We got together and he was just terrific. He understood the story, the context of the story and the historical importance of the film. He's acting for me, he's acting for cinema, he's acting for himself, but he's also acting for his ancestors. He gets to do the things that his ancestors weren't able to do. It's a very important story for him and for his people; for all people and all Americans. And he got that. He got it 100%. He's a terrific actor and he looks perfect for the character, but there's the aspect that he's a cowboy; there's a cowboy quality to him. When I met him, I was imagining that if they cast black guys in the 60s to be the stars of Western TV shows, I could imagine Jamie having his own TV show. He looks good on a horse, and good in the outfit.

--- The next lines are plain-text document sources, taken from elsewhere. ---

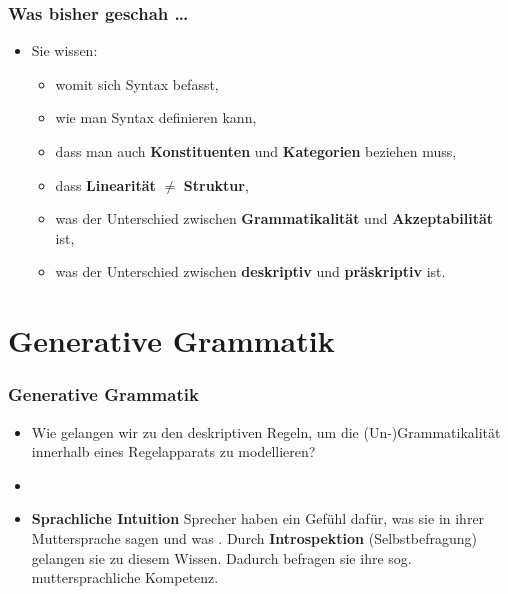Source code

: \begin{frame}
\frametitle{Was bisher geschah \dots }

\begin{itemize}
	\item Sie wissen:
	\begin{itemize}
		\item womit sich Syntax befasst,
		\item wie man Syntax definieren kann,
		\item dass man auch \textbf{Konstituenten} und \textbf{Kategorien} beziehen muss,
		\item dass \textbf{Linearität} $\neq$ \textbf{Struktur},
		\item was der Unterschied zwischen \textbf{Grammatikalität} und \textbf{Akzeptabilität} ist,
		\item was der Unterschied zwischen \textbf{deskriptiv} und \textbf{präskriptiv} ist.
	\end{itemize}
\end{itemize}

\end{frame}


\section{Generative Grammatik}


\begin{frame}
\frametitle{Generative Grammatik}

\begin{itemize}
	\item Wie gelangen wir zu den deskriptiven Regeln, um die (Un-)Grammatikalität innerhalb eines Regelapparats zu modellieren?

\pause

	\item[]
	\item  \textbf{Sprachliche Intuition} \ras Sprecher haben ein Gefühl dafür, was sie in ihrer Muttersprache sagen  und was . Durch \textbf{Introspektion} (Selbstbefragung) gelangen sie zu diesem Wissen. Dadurch befragen sie ihre sog. muttersprachliche Kompetenz.

\end{itemize}

\end{frame}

Leonardo DiCaprio as Candie, the slaver, is unusual casting. What was it about him?
Frankly, he let me know he was interested in it. I tried not to be that specific with the character in the script, and I tried not to describe him too much, so it could be open for interpretation. But I was thinking, possibly, of an older actor. And then Leo read the script and liked it and we got together and started talking. I just started imagining how much easier it would be to reconfigure the guy as a Caligula; a boy emperor. His daddy's daddy's daddy started a cotton business and his daddy's daddy continued it and made it profitable, and his daddy made it even more profitable.

Now he's the fourth Candie in line to take over the cotton business and he's bored with it now. He doesn't care about cotton; that's why he's all into the Mandingo fighters and everything. But he's the petulant boy prince. He's Louis XIV in Versailles. And there's a wonderful aspect going on there, just looking at it; if you own a plantation and you have white workers working for you, and all these black slaves and a gigantic parcel of land, you might as well have been a king on your land. The big house would be your palace, and all the people are your subjects. Really, you had the power of a king.

So I wanted to really play with that idea, of King Louis XIV, but in the South. Candie Land is a completely enclosed community, about 65 miles long, and that's a fiefdom. He has the power of a king; he can execute people, or do whatever he wants.

After Jackie Brown, this is another exploration of racial issues. Is there ever any hesitation in approaching subjects like these?
There's no hesitation at all. I always know that a couple of people will say some things about it, but then that goes away and the movie is the movie. Also, I don't let anything anybody might possibly say ever stop me from doing anything anyway. So, no, that doesn't bother me, and anytime someone talks too much about that I go: "Yeah, that's true, but at the same time it's also a cool Western."

What have been the challenges of filming a Western?
The weather! [laughs] The weather is the biggest problem; the questions you don't think about to yourself when you watch a Western. The rain, or the complete change of light that's happening over here. The light we had at the start of the day is totally different. That's the biggest problem, because the light changes and all of a sudden you can't finish the scene. I've got my three-time Oscar-winning cinematographer [Robert Richardson] walking past us right here. Those are the biggest challenges, but everything else is just a dream.

There's a keener focus on one or two characters in this than in the last couple of your films. Will it feel a little more grounded?
No, it's definitely an epic. I don't consider the Spaghetti Westerns as exploitation films. I think they're just as legitimate a brand of Western as the American's, and as a matter of fact I tend to like them a bit more. And I'm actually trying not to go for exploitation, because I'm dealing with such exploitative material. I don't want anyone thinking that the women in the movie, or the slave characters, are exploited. I'm actually showing how they were exploiting. I'm not exploiting them; I'm bearing witness to it.